The problem: Reproduce every line of the data below in its original order, keeping each character, space, and mark unchanged.

::::

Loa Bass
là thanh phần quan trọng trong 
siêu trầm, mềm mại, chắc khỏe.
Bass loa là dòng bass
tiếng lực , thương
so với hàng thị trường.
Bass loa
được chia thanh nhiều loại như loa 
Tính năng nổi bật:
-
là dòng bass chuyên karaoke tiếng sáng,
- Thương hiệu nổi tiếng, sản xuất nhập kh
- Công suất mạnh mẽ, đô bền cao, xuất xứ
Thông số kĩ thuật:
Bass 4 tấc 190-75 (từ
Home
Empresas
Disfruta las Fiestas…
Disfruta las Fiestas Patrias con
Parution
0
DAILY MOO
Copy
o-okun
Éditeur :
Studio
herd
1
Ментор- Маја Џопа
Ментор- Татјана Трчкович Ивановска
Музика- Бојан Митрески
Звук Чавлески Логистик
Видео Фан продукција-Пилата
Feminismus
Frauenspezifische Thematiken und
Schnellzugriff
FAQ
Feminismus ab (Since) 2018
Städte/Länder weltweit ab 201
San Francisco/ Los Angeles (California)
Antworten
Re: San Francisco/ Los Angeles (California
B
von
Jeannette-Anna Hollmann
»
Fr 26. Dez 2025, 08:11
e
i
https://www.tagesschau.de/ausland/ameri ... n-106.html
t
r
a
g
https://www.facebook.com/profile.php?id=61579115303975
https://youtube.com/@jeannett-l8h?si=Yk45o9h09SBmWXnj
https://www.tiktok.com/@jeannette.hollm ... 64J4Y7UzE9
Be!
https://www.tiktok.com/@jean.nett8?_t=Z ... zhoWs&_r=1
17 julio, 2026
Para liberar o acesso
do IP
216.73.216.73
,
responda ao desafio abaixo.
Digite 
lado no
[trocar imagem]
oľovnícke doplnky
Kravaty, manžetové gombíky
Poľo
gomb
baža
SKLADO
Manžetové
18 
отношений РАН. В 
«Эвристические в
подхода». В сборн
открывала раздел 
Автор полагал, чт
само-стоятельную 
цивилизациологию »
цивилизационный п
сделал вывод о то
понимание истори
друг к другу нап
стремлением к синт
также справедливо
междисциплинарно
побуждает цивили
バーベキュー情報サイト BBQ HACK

::::

Solved problem:
Loa Bass
là thanh phần quan trọng trong 
siêu trầm, mềm mại, chắc khỏe.
Bass loa là dòng bass
tiếng lực , thương
so với hàng thị trường.
Bass loa
được chia thanh nhiều loại như loa 
Tính năng nổi bật:
-
là dòng bass chuyên karaoke tiếng sáng,
- Thương hiệu nổi tiếng, sản xuất nhập kh
- Công suất mạnh mẽ, đô bền cao, xuất xứ
Thông số kĩ thuật:
Bass 4 tấc 190-75 (từ
Home
Empresas
Disfruta las Fiestas…
Disfruta las Fiestas Patrias con
Parution
0
DAILY MOO
Copy
o-okun
Éditeur :
Studio
herd
1
Ментор- Маја Џопа
Ментор- Татјана Трчкович Ивановска
Музика- Бојан Митрески
Звук Чавлески Логистик
Видео Фан продукција-Пилата
Feminismus
Frauenspezifische Thematiken und
Schnellzugriff
FAQ
Feminismus ab (Since) 2018
Städte/Länder weltweit ab 201
San Francisco/ Los Angeles (California)
Antworten
Re: San Francisco/ Los Angeles (California
B
von
Jeannette-Anna Hollmann
»
Fr 26. Dez 2025, 08:11
e
i
https://www.tagesschau.de/ausland/ameri ... n-106.html
t
r
a
g
https://www.facebook.com/profile.php?id=61579115303975
https://youtube.com/@jeannett-l8h?si=Yk45o9h09SBmWXnj
https://www.tiktok.com/@jeannette.hollm ... 64J4Y7UzE9
Be!
https://www.tiktok.com/@jean.nett8?_t=Z ... zhoWs&_r=1
17 julio, 2026
Para liberar o acesso
do IP
216.73.216.73
,
responda ao desafio abaixo.
Digite 
lado no
[trocar imagem]
oľovnícke doplnky
Kravaty, manžetové gombíky
Poľo
gomb
baža
SKLADO
Manžetové
18 
отношений РАН. В 
«Эвристические в
подхода». В сборн
открывала раздел 
Автор полагал, чт
само-стоятельную 
цивилизациологию »
цивилизационный п
сделал вывод о то
понимание истори
друг к другу нап
стремлением к синт
также справедливо
междисциплинарно
побуждает цивили
バーベキュー情報サイト BBQ HACK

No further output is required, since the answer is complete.